Algunas creencias populares nos hablan de unos pájaros
negros de pecho blanco que vuelan sobre els gorgs (las
hoyas) y que en las cálidas noches de verano
se transforman en bellísimas mujeres de agua,
que se bañan a la luz de la luna y peinan sus
largos cabellos rubios con peines de oro. Pero aunque
se cuenta que los mirlos acuáticos, oscuros y
de pecho blanco, frecuentan los riachuelos de montaña,
nadie da fe de haber observado la transformación.
El mirlo acuático tiene algunas costumbres asociadas
al agua: camina por encima de los cauces y no es de
extrañar que esconda el nido tras la cortina
de una cascada. ¿Quizás fue esta la fuente
de la leyenda?
"El
heredero de una rica masía del Montseny contemplaba
las oscuras aguas de una poza cuando, de pronto, apareció
una mujer de agua. Enseguida, los jóvenes se
enamoraron. La ninfa accedió a casarse con el
joven con la promesa de que nunca le recordara su condición
de mujer de agua. Tuvieron un hijo y una hija, la masía
prosperó y fueron felices. Una tarde, la tormenta
amenazaba con arruinar la cosecha, y la mujer ordenó
segar el trigo, aunque no estaba del todo maduro.

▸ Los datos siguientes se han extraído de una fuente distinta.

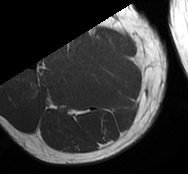
MRI of an extremity soft-tissue mass, one axial slice. Slice 17 of 93 in the series (ordered by position). MR volume resampled by the dataset authors to the PET/CT grid (not the native acquisition matrix). 3.27 mm slice thickness. 188 × 174 image matrix, field of view 184 × 170 mm. Male patient. Case-level facts recorded for this patient, not image findings: histological type: undifferentiated - pleiomorphic; grade: high; site of the primary tumour: right thigh.
Annotated regions visible in this slice (expert contour drawn on MRI and transferred to this co-registered scan by the dataset authors):
- gross tumour volume including surrounding oedema: bounding box <58,44,76,65> (left, top, right, bottom; pixels)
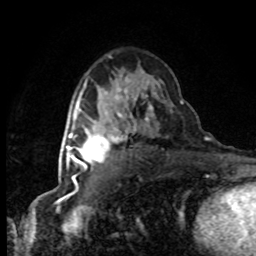
Breast MRI (dynamic contrast-enhanced), one axial slice. Position 50 of 80 along the scan axis. Cropped to one breast. Dynamic contrast-enhanced series, time point 2 of 8 at this slice position (early post-contrast). 1.5 T. TE 4.2 ms, TR 7.1 ms. 2 mm slice thickness. 256 × 256 image matrix, field of view 145 × 145 mm. Female patient.
Structures marked on this image (semi-automatic segmentation, software-assisted and operator-edited):
- enhancing-tissue mask used for the functional tumour volume (all voxels passing the contrast-enhancement thresholds inside the analysis volume; usually the tumour): bounding box (x1, y1, x2, y2) in pixels: (63, 119, 120, 178)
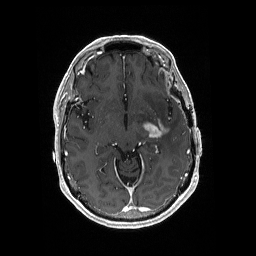
Brain MRI from a brain-tumour surgery series, one axial slice. Slice 108 of 176 in the series (ordered by position). T1-weighted post-contrast. 256 × 256 image matrix, field of view 256 × 256 mm. Case-level facts recorded for this patient, not image findings: histopathology: Glioblastoma; WHO grade: 4; IDH mutation: no; tumour location: Left Medial Temporal.
Outlined on this slice (expert manual segmentation):
- tumour: bounding box (x1, y1, x2, y2) in pixels: (142, 118, 170, 140)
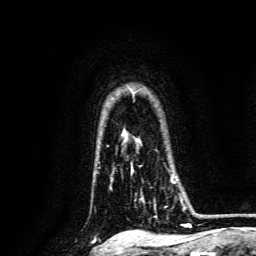
Breast MRI, one axial slice. Position 109 of 134 along the scan axis. Cropped to one breast. Dynamic contrast-enhanced series, time point 2 of 6 at this slice position (early post-contrast). 3 T. TE 4.7 ms, TR 9 ms. 256 × 256 image matrix. Female patient.
Structures marked on this image (semi-automatic segmentation, software-assisted and operator-edited):
- enhancing-tissue mask used for the functional tumour volume (all voxels passing the contrast-enhancement thresholds inside the analysis volume; usually the tumour): bounding box <132,168,186,211> (left, top, right, bottom; pixels)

Al
final la tormenta no sé formó y el marido,
al volver a casa y ver el desastre, exclamó con
ira: “¡mujer de agua tenías que ser!”
En el acto la mujer desapareció aunque todas
las mañanas los hijos aseguraban que la madre
los venía a peinar. El marido no volvió
a verla jamás.
Esta es la leyenda que estructura el audiovisual “leyendas
del Montseny” que se puede ver en el Museo Etnológico
del Montseny, La Gabella, en Arbúcies.